> **Required work**: Copy out each of the following rows line for line, with every character, space, and symbol left unchanged.

> **Records provided**:
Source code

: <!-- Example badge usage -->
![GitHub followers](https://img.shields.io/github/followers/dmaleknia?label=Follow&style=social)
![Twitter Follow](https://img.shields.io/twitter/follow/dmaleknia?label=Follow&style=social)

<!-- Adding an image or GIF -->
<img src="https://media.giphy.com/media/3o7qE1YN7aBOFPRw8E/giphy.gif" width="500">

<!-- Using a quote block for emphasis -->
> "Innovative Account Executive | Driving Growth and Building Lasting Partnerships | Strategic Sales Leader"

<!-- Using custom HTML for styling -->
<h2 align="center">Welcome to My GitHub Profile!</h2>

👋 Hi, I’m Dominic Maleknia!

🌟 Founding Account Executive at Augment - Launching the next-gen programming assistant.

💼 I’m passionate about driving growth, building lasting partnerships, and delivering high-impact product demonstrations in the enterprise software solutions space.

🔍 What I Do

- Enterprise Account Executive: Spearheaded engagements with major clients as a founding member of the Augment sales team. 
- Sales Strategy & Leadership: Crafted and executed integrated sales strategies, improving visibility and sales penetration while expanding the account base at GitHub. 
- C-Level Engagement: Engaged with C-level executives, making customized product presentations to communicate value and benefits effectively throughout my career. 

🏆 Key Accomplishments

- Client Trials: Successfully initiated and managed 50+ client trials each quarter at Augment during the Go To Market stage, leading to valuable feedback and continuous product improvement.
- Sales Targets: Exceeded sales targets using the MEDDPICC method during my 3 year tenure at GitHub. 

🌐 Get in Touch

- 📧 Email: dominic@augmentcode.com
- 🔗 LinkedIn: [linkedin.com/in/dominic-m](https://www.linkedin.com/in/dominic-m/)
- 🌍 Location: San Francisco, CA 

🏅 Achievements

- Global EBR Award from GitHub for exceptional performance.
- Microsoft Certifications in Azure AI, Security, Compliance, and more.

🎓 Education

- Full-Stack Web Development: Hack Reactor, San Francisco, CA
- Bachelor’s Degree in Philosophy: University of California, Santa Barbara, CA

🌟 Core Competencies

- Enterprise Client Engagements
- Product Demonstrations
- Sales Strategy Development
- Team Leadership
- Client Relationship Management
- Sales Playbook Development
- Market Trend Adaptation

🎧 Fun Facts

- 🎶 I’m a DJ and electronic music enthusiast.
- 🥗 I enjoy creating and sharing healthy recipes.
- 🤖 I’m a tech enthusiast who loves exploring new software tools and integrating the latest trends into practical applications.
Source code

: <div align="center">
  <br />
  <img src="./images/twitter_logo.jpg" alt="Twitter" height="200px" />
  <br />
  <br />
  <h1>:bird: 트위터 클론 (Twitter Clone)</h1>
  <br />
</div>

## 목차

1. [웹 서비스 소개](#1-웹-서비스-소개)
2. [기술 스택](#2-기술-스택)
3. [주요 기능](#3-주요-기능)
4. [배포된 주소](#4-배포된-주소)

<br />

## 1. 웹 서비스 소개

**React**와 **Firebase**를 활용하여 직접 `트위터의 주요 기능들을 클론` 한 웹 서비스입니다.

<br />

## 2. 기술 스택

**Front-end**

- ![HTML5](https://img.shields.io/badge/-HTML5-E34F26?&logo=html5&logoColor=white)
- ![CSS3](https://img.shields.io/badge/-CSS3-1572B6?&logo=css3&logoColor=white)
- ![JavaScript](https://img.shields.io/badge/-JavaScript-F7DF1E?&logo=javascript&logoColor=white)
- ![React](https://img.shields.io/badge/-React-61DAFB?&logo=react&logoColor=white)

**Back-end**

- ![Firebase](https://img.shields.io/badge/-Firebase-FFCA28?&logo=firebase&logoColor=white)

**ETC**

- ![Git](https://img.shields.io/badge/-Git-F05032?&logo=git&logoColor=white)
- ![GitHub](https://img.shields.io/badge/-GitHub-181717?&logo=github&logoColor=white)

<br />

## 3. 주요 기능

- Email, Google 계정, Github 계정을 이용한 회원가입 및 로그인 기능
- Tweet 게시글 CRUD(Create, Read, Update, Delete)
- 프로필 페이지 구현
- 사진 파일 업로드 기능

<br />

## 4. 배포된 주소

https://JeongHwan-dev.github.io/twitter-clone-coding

> **Output of the task**:
Source code

: <!-- Example badge usage -->
![GitHub followers](https://img.shields.io/github/followers/dmaleknia?label=Follow&style=social)
![Twitter Follow](https://img.shields.io/twitter/follow/dmaleknia?label=Follow&style=social)

<!-- Adding an image or GIF -->
<img src="https://media.giphy.com/media/3o7qE1YN7aBOFPRw8E/giphy.gif" width="500">

<!-- Using a quote block for emphasis -->
> "Innovative Account Executive | Driving Growth and Building Lasting Partnerships | Strategic Sales Leader"

<!-- Using custom HTML for styling -->
<h2 align="center">Welcome to My GitHub Profile!</h2>

👋 Hi, I’m Dominic Maleknia!

🌟 Founding Account Executive at Augment - Launching the next-gen programming assistant.

💼 I’m passionate about driving growth, building lasting partnerships, and delivering high-impact product demonstrations in the enterprise software solutions space.

🔍 What I Do

- Enterprise Account Executive: Spearheaded engagements with major clients as a founding member of the Augment sales team. 
- Sales Strategy & Leadership: Crafted and executed integrated sales strategies, improving visibility and sales penetration while expanding the account base at GitHub. 
- C-Level Engagement: Engaged with C-level executives, making customized product presentations to communicate value and benefits effectively throughout my career. 

🏆 Key Accomplishments

- Client Trials: Successfully initiated and managed 50+ client trials each quarter at Augment during the Go To Market stage, leading to valuable feedback and continuous product improvement.
- Sales Targets: Exceeded sales targets using the MEDDPICC method during my 3 year tenure at GitHub. 

🌐 Get in Touch

- 📧 Email: dominic@augmentcode.com
- 🔗 LinkedIn: [linkedin.com/in/dominic-m](https://www.linkedin.com/in/dominic-m/)
- 🌍 Location: San Francisco, CA 

🏅 Achievements

- Global EBR Award from GitHub for exceptional performance.
- Microsoft Certifications in Azure AI, Security, Compliance, and more.

🎓 Education

- Full-Stack Web Development: Hack Reactor, San Francisco, CA
- Bachelor’s Degree in Philosophy: University of California, Santa Barbara, CA

🌟 Core Competencies

- Enterprise Client Engagements
- Product Demonstrations
- Sales Strategy Development
- Team Leadership
- Client Relationship Management
- Sales Playbook Development
- Market Trend Adaptation

🎧 Fun Facts

- 🎶 I’m a DJ and electronic music enthusiast.
- 🥗 I enjoy creating and sharing healthy recipes.
- 🤖 I’m a tech enthusiast who loves exploring new software tools and integrating the latest trends into practical applications.
Source code

: <div align="center">
  <br />
  <img src="./images/twitter_logo.jpg" alt="Twitter" height="200px" />
  <br />
  <br />
  <h1>:bird: 트위터 클론 (Twitter Clone)</h1>
  <br />
</div>

## 목차

1. [웹 서비스 소개](#1-웹-서비스-소개)
2. [기술 스택](#2-기술-스택)
3. [주요 기능](#3-주요-기능)
4. [배포된 주소](#4-배포된-주소)

<br />

## 1. 웹 서비스 소개

**React**와 **Firebase**를 활용하여 직접 `트위터의 주요 기능들을 클론` 한 웹 서비스입니다.

<br />

## 2. 기술 스택

**Front-end**

- ![HTML5](https://img.shields.io/badge/-HTML5-E34F26?&logo=html5&logoColor=white)
- ![CSS3](https://img.shields.io/badge/-CSS3-1572B6?&logo=css3&logoColor=white)
- ![JavaScript](https://img.shields.io/badge/-JavaScript-F7DF1E?&logo=javascript&logoColor=white)
- ![React](https://img.shields.io/badge/-React-61DAFB?&logo=react&logoColor=white)

**Back-end**

- ![Firebase](https://img.shields.io/badge/-Firebase-FFCA28?&logo=firebase&logoColor=white)

**ETC**

- ![Git](https://img.shields.io/badge/-Git-F05032?&logo=git&logoColor=white)
- ![GitHub](https://img.shields.io/badge/-GitHub-181717?&logo=github&logoColor=white)

<br />

## 3. 주요 기능

- Email, Google 계정, Github 계정을 이용한 회원가입 및 로그인 기능
- Tweet 게시글 CRUD(Create, Read, Update, Delete)
- 프로필 페이지 구현
- 사진 파일 업로드 기능

<br />

## 4. 배포된 주소

https://JeongHwan-dev.github.io/twitter-clone-coding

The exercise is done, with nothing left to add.